[WHAT THE TASK ASKS]: Copy out every line in the items below that contains the string "totalValue".

[RECORDED INFORMATION]:
• • • • • • •
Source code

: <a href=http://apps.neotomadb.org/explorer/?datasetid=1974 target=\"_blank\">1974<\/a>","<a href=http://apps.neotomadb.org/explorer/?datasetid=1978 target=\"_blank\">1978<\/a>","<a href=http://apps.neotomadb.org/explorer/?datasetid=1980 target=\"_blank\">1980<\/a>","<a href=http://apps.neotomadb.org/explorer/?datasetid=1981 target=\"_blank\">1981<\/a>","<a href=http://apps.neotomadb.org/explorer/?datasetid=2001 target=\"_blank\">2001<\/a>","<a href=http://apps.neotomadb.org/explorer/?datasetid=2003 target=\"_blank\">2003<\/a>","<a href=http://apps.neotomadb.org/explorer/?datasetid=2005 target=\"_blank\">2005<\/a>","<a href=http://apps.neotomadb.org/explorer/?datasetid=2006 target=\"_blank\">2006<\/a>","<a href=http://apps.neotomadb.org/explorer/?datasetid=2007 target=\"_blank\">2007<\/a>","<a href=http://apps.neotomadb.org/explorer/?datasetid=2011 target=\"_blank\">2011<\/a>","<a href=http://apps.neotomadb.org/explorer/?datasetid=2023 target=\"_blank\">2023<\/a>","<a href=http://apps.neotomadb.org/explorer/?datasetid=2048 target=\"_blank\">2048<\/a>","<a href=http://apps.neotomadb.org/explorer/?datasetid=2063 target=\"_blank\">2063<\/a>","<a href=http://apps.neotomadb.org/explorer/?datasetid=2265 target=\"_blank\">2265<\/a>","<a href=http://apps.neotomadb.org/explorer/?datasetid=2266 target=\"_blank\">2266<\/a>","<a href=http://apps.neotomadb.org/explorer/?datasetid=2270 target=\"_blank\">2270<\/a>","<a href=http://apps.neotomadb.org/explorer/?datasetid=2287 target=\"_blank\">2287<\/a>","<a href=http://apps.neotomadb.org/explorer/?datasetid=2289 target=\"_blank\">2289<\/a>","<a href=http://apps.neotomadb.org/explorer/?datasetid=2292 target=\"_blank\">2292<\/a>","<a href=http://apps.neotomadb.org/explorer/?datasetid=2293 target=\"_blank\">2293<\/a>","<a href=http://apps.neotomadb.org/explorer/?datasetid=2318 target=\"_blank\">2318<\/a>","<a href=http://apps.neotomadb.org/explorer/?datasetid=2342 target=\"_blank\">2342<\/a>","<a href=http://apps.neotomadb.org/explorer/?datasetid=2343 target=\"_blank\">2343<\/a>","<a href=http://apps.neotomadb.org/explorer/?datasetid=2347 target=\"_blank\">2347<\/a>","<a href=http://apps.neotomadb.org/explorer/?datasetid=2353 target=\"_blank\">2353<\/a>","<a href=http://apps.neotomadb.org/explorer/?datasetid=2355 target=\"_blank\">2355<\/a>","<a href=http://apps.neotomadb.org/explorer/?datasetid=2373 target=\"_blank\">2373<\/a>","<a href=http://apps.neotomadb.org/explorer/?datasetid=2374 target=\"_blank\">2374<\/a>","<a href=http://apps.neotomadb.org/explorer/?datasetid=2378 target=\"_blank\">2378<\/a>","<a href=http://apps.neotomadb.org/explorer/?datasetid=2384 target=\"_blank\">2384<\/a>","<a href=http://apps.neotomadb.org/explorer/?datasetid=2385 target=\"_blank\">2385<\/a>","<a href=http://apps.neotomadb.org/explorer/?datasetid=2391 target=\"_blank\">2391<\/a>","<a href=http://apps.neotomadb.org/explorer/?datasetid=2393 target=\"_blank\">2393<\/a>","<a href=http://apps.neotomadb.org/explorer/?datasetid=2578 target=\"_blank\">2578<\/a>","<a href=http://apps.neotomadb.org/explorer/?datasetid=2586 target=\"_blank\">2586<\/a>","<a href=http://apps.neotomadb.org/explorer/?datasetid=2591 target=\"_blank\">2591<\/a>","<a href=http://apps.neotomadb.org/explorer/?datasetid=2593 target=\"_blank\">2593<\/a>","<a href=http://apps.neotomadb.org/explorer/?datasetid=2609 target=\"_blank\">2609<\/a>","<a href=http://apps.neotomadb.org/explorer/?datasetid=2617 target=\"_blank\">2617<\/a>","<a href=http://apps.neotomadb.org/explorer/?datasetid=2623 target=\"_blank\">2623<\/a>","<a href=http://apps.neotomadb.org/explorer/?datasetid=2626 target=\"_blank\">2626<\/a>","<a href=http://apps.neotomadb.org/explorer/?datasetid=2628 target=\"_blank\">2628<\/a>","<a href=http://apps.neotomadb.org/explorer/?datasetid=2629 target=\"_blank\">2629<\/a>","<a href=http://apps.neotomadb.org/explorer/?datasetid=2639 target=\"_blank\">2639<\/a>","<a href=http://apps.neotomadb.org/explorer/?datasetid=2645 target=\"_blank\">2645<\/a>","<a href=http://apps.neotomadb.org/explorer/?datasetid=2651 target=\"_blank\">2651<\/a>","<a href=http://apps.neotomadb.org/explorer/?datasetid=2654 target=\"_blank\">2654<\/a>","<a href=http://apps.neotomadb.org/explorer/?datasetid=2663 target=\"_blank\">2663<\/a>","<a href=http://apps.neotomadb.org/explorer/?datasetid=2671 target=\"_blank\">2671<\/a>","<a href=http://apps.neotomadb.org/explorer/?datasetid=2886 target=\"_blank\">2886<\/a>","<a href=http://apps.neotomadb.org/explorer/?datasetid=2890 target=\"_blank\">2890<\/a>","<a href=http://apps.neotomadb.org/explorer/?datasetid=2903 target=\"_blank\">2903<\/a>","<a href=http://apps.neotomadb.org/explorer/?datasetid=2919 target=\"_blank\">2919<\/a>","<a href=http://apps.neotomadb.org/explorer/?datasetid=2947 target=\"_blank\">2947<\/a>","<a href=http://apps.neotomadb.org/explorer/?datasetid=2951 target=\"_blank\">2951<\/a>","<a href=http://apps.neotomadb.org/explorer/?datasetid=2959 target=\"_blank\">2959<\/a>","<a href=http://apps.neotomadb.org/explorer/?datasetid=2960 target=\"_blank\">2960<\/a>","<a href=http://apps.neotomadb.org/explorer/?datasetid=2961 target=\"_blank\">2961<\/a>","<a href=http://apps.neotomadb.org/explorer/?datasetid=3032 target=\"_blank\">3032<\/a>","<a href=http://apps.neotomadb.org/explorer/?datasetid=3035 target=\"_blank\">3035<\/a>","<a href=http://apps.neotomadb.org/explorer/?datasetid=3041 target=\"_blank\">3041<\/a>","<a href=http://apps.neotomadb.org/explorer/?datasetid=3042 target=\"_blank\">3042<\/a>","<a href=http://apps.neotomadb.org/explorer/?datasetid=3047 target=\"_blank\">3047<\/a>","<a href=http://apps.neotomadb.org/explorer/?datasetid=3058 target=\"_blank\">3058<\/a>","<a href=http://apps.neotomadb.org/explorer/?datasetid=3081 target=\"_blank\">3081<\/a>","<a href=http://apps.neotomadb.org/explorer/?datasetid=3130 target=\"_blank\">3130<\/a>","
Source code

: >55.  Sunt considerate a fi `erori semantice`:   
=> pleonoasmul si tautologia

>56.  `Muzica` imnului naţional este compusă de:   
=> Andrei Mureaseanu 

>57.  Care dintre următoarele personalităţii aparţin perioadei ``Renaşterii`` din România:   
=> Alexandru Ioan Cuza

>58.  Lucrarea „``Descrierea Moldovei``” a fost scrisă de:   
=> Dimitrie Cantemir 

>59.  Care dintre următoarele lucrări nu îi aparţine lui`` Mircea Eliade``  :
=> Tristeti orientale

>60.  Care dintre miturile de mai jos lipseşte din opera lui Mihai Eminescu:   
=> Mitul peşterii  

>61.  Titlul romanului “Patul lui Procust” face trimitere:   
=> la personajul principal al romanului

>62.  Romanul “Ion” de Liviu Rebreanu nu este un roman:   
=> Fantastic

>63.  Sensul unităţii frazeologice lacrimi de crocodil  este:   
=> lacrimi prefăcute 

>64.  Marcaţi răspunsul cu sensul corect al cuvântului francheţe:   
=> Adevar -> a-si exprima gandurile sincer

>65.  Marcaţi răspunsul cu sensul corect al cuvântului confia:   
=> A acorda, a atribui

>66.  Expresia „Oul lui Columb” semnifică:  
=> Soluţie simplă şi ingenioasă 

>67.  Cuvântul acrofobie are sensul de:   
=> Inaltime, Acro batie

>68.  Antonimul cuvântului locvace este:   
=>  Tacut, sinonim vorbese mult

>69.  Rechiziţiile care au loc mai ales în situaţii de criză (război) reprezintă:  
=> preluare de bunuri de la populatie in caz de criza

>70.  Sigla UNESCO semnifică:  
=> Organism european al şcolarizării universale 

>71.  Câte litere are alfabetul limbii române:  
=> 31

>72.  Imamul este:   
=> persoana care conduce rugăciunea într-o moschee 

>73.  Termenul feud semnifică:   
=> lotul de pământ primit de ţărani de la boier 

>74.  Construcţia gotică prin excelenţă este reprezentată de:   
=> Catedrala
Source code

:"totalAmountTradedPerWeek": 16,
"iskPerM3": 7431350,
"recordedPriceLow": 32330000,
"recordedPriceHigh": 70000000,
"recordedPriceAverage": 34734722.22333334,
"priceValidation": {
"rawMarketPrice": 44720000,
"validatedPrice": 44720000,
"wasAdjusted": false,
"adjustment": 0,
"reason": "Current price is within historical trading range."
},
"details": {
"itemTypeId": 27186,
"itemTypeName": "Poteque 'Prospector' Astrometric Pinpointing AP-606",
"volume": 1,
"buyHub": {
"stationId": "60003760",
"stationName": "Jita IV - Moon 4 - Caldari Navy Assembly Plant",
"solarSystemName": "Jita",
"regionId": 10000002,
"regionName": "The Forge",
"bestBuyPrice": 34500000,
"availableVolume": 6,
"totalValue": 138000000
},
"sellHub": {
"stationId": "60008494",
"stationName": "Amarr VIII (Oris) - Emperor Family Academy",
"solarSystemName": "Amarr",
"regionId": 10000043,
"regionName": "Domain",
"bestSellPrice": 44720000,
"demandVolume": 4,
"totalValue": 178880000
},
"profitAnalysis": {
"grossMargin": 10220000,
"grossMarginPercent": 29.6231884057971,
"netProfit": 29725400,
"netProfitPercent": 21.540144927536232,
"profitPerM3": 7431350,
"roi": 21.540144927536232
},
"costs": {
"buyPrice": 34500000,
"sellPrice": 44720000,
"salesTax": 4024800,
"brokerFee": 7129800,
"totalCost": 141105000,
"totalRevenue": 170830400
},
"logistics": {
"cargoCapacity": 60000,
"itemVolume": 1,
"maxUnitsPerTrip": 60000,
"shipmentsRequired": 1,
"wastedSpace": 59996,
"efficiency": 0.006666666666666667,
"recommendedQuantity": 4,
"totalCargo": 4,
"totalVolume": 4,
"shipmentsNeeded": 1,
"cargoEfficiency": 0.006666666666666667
• • • • • • •
[ANSWER]:
"totalValue": 138000000
"totalValue": 178880000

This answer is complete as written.